GSA 2020 Connects Online

Paper No. 86-1
Presentation Time: 1:35 PM

AEOLIAN BEDFORMS AT THE EXOMARS ROSALIND FRANKLIN ROVER LANDING SITE


BALME, Matthew R., FAVARO, Elena, LEWIS, Stephen and BARRETT, Alexander, School of Physical Sciences, The Open University, Milton Keynes, MK7 6AA, United Kingdom

Meter-to kilometre-scale aeolian bedforms (ripples and dunes) are common on Mars and recent observations show that many are actively migrating. The ExoMars Rosalind Franklin Rover landing site, Oxia Planum, in northwest Arabia Terra, contains few kilometre-scale duneforms, but many metre-scale ‘ripple-like’ bedforms. We have studied the Oxia Planum site to measure the diversity and population density of these features, aiming to understand both the sediment transport history of the site, and whether aeolian bedforms pose a traversability hazard to the mission. We analysed high-resolution (25 cm/pixel) orbital remote sensing data using: (i) a machine-learning system and human mapping of meter-scale bedforms, (ii) in-situ analogue 3D profiling studies from previous Rover missions, (iii) atmospheric models, and (iv) a systematic survey of bedform azimuths to determine formative wind directions.

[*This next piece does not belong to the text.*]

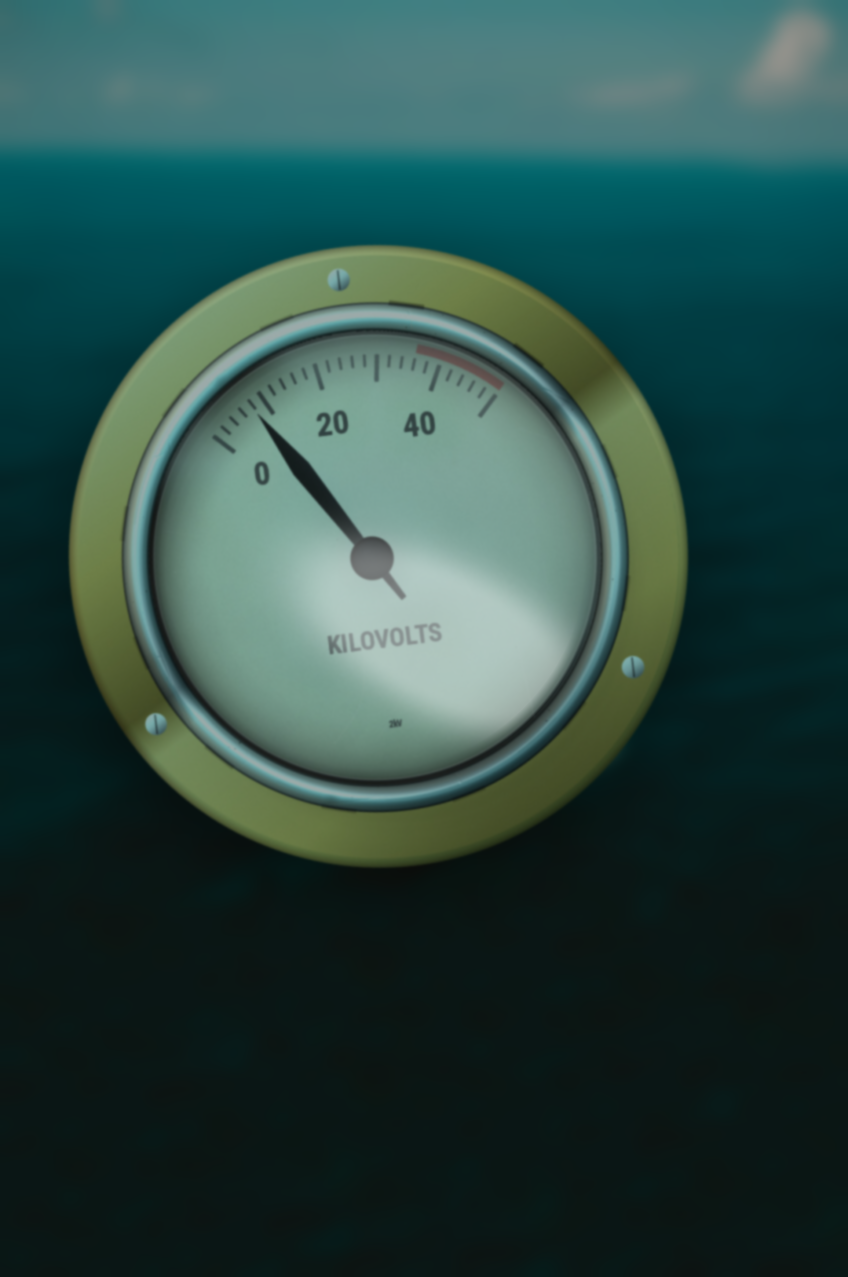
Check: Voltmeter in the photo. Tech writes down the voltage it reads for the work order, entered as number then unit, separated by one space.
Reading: 8 kV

We find that larger bedforms (~>10 m across-bedform length) are common only within topographically enclosed spaces such as larger impact craters, but smaller (1-5 m across) ripple-like bedforms occur across the region, especially in the eastern part of the site. The larger bedforms generally form continuous patches of up to a few tens of bedforms, but the more common smaller bedforms occur as widespread discontinuous fields of 100s-1000s of individual bedforms. By analogy with measurements of similar bedforms made using Mars Exploration Rover-Opportunity data, we suggest that the smaller bedforms have crest heights of approximately 1/15th of their across-bedform length. Thus the numerous bedforms here that are 3-4 m across will have crest heights of only ~25 cm and should not pose a significant traversability hazard.

Almost all ripple-like bedforms in the study region have a consistent ~NE-SW azimuth, with no azimuth difference between larger and smaller bedform populations. We find little correspondence between aeolian bedform azimuth and present-day wind directions determined from a suite of Global Climate Model runs. We infer that the bedforms formed under wind conditions different than today’s. We infer also that they are not currently active; if they were active, we would expect the smaller bedforms (that adapt more quickly to changing wind conditions) to have a different azimuthal trend to the larger examples. We conclude that the Oxia Planum aeolian bedforms are a relic of a different wind regime – although testing this result will require in-situ measurement when Rosalind Franklin begins its surface mission in 2023.